Stored data

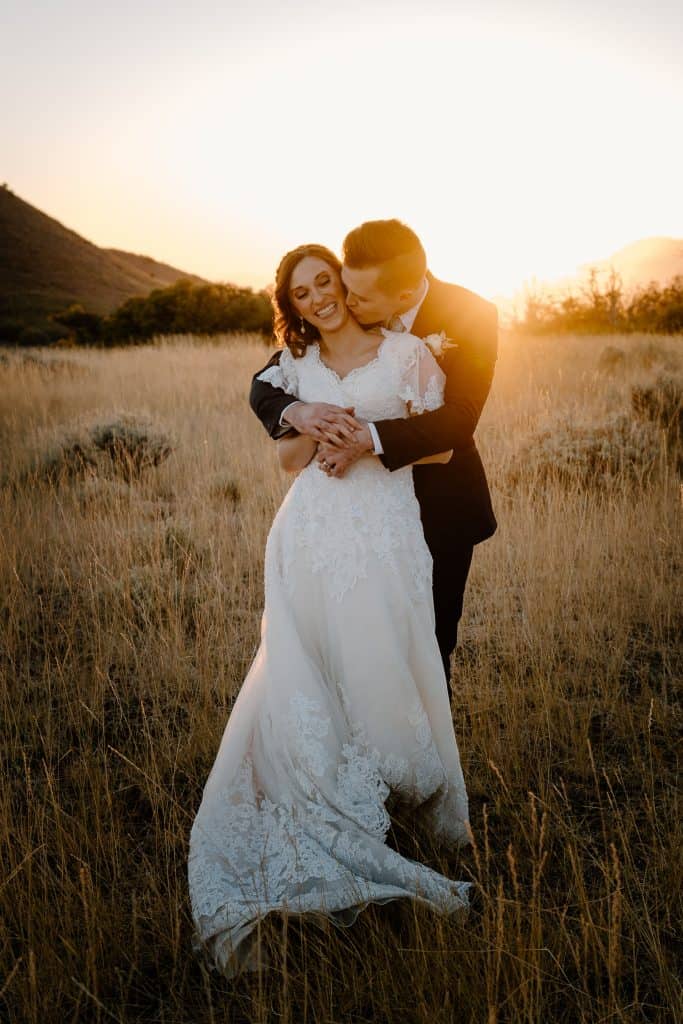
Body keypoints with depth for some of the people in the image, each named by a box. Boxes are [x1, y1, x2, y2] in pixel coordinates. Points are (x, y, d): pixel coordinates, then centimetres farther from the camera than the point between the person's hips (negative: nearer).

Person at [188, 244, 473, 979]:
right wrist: (315, 432, 0)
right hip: (311, 533, 3)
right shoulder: (295, 367, 16)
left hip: (384, 536, -2)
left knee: (385, 675, -3)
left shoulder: (405, 353, 6)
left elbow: (441, 444, 6)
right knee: (306, 681, -1)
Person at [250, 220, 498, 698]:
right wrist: (296, 412, -32)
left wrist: (368, 438, -39)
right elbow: (264, 385, -8)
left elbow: (459, 419, -26)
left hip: (438, 512, -2)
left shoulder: (472, 316, -16)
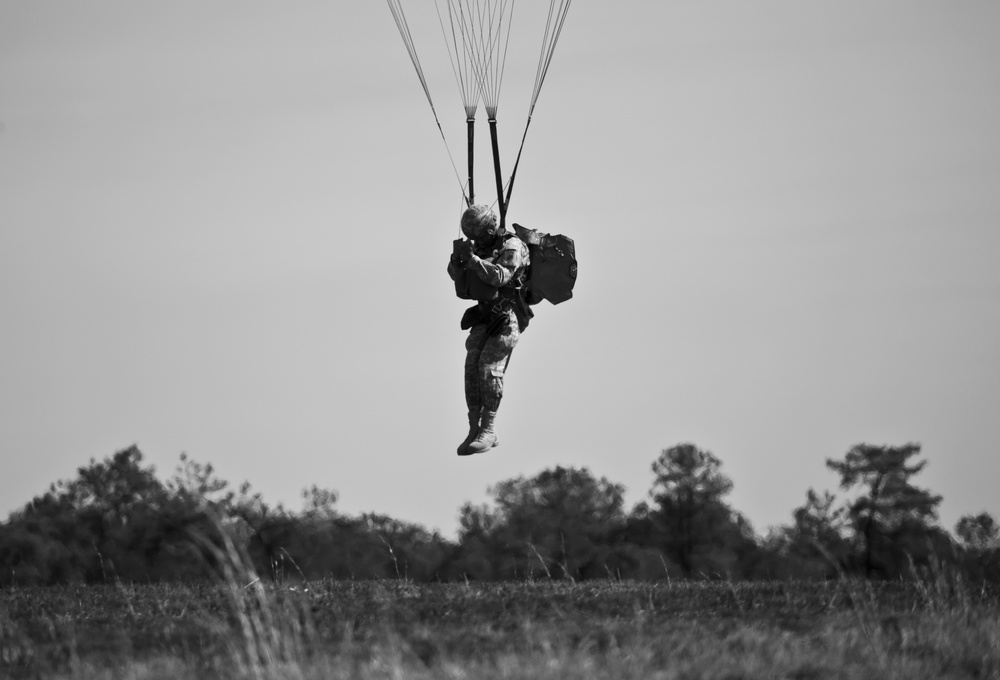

Task details
Please write out all of the lines above again, including their wording, but adjust every number in the keypoint triples (the x, y, and depth values) by adding -63. Leave the pictures out of your answer.

Finished exercise
Body keypoints with depth for some of the people in the image, each named by a box. Boxes are [x1, y1, x2, y2] in pixel coordinates. Points are (x, y, d): pixel coordinates, then centimetres farther from the camera than the point between the person's hips (negative: nearer).

Person at [188, 244, 473, 979]:
right wrist: (252, 369, -63)
right hip: (248, 470, -60)
right shoulder: (232, 304, -47)
left hip: (321, 473, -65)
left knee: (322, 612, -66)
left shoulder: (342, 290, -57)
left elbow: (378, 381, -57)
right knee: (243, 618, -64)
Person at [250, 220, 498, 698]:
right wrist: (233, 349, -95)
left wrist: (305, 375, -102)
right elbow: (201, 322, -71)
left elbow: (396, 356, -89)
left hip: (375, 449, -65)
left shoulder: (409, 253, -79)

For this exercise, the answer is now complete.